Dietrich Beckers Arbeitsplatz ist die deutsche Botschaft in der malischen Hauptstadt Bamako, er ist seit August 2015 im Amt. Die Bundesrepublik Deutschland beteiligt sich seit 2013 mit aktuell 1 154 Soldaten an Einsätzen in Mali. Gerade befinden sich acht Soldaten aus Langendamm im Einsatz der UN-Friedensmission „Minusma“.

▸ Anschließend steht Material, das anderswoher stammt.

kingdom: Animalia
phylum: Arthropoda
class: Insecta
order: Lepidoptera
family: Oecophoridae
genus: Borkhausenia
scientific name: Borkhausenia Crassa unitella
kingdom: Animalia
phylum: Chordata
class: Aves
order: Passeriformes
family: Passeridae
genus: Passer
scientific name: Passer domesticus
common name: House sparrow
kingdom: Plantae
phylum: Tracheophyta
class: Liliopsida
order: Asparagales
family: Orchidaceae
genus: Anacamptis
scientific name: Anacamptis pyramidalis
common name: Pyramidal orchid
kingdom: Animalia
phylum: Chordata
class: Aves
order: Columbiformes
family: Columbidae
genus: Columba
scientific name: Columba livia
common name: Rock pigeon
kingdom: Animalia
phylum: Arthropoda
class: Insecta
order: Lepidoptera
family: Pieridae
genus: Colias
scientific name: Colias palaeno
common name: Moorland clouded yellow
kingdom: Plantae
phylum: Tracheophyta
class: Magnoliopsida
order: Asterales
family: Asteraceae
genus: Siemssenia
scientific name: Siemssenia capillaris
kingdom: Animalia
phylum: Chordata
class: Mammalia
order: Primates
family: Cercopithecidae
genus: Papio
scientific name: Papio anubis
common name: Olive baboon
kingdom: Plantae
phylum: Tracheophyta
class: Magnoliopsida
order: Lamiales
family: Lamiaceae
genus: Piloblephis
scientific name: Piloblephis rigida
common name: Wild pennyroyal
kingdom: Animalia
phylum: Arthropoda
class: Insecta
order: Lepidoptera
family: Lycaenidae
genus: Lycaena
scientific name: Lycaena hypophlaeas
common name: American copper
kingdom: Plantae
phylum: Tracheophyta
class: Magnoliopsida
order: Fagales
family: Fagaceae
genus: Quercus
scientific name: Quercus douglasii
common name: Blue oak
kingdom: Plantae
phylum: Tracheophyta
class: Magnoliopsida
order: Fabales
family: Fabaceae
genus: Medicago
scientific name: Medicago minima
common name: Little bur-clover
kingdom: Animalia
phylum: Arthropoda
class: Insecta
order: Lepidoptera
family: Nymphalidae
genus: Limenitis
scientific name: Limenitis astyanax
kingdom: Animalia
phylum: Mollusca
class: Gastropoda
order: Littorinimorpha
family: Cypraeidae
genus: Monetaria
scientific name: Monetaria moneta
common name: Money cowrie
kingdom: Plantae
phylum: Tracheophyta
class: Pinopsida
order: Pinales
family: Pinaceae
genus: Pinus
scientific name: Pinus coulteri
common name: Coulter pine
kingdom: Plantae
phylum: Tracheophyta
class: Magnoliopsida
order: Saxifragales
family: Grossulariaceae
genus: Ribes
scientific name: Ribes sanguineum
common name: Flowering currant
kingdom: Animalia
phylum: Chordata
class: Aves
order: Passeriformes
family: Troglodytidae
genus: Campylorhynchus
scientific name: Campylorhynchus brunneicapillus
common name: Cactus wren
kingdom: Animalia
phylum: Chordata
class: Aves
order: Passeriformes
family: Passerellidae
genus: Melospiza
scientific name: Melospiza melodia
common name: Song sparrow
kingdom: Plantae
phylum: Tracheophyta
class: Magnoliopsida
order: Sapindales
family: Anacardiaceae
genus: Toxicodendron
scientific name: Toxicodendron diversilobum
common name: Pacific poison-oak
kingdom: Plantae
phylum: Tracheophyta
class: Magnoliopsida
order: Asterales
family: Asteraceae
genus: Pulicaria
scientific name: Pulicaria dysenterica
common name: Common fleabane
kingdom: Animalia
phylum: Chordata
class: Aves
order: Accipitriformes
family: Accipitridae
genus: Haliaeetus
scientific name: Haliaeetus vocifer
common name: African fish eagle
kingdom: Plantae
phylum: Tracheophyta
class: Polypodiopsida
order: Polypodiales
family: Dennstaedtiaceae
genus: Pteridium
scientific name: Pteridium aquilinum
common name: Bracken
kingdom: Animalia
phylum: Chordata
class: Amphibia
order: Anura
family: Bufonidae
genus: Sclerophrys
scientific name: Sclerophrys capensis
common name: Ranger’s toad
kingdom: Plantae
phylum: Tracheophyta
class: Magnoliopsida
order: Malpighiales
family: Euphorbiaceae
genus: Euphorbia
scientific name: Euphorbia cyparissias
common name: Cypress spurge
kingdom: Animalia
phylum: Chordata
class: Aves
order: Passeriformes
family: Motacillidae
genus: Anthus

Becker ist der Einladung des Kommandeurs des ZZMV gefolgt, Oberst Michael Mattes. Für ihn war es wichtig, eine „Rückmeldung über die deutsche Botschaftsarbeit von Seiten der Bundeswehrsoldaten“ zu erhalten. Die Angehörigen des Einsatzverbands freuten sich über eine positive Wahrnehmung ihres Engagements durch den Gast, der knapp 6 880 Kilometer gereist war.

In seinem Vortrag über die Situation in Mali stellte Becker die größten Herausforderungen für die Arbeit vor Ort heraus. Mit Blick auf das explosive Bevölkerungswachstum (sechs bis acht Kinder pro Familie seien keine Seltenheit) sei der wichtigste Ansatz, die Bildung voranzutreiben – besonders von Mädchen. Kinderehen seien ein erheblicher Faktor für die sozialen Probleme vor Ort, berichtete der Botschafter.

Soldaten fragten nach dem Sinn des Einsatzes

Unausgewogen sei bisher in Mali die Förderung der landwirtschaftlichen Entwicklung im Vergleich zu Stadtentwicklungsinitiativen.

In der folgenden Gesprächsrunde stellten die Soldaten sehr konkrete Fragen nach der Sinnhaftigkeit des Einsatzes der Bundeswehr. Dabei bezeichnete Becker das multinationale Engagement in Mali als „alternativlos“. Ein Zusammenbruch des Staates sei andernfalls in wenigen Wochen zu befürchten. 

„30 Kilometer außerhalb der Hauptstadt ist die Regierung für die Bevölkerung so gut wie nicht existent.“ Sollte Mali als Staat scheitern, ist nach Auffassung Beckers ein „verheerender Dominoeffekt“ auf die angrenzenden Nachbarländer in Afrika und ein „unkalkulierbarer Flüchtlingsstrom nach Amerika und Europa“ zu befürchten. 

Schnelle, aber auch teure Leuchtturmprojekte würden demgegenüber den Menschen vor Ort Hoffnung geben. Diese seien motiviert und teils gut ausgebildet, es fehle insbesondere der jungen Generation einzig an beruflichen Perspektiven.

Als Dank für den Besuch in Nienburg überreichte Oberst Mattes dem Botschafter den „Coin“ des ZZMV, eine Erinnerungsmünze.